WRITTEN TASK: In these records, how many lines contain "pháp"? Please reply with the number only.

WORKING DATA:

..........

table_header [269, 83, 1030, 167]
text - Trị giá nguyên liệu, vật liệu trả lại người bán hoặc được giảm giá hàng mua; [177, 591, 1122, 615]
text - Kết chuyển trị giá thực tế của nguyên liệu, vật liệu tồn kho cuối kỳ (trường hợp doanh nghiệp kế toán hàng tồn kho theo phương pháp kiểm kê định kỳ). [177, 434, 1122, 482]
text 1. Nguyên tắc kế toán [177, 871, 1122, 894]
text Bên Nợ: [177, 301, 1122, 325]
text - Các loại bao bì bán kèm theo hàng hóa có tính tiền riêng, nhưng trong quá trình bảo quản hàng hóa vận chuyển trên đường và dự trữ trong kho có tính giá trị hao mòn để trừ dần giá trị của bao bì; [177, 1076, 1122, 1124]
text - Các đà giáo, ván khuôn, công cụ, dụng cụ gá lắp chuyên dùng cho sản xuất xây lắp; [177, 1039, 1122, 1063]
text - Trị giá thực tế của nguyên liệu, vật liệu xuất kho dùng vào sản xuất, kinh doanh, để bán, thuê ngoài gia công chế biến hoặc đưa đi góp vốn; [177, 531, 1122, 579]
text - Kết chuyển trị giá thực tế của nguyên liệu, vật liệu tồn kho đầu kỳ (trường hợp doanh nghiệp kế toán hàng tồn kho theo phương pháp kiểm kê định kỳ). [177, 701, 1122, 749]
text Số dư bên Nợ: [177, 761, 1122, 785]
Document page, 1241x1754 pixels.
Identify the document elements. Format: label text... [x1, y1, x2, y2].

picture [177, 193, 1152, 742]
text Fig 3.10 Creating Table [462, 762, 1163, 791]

..........

EXERCISE SOLUTION: 2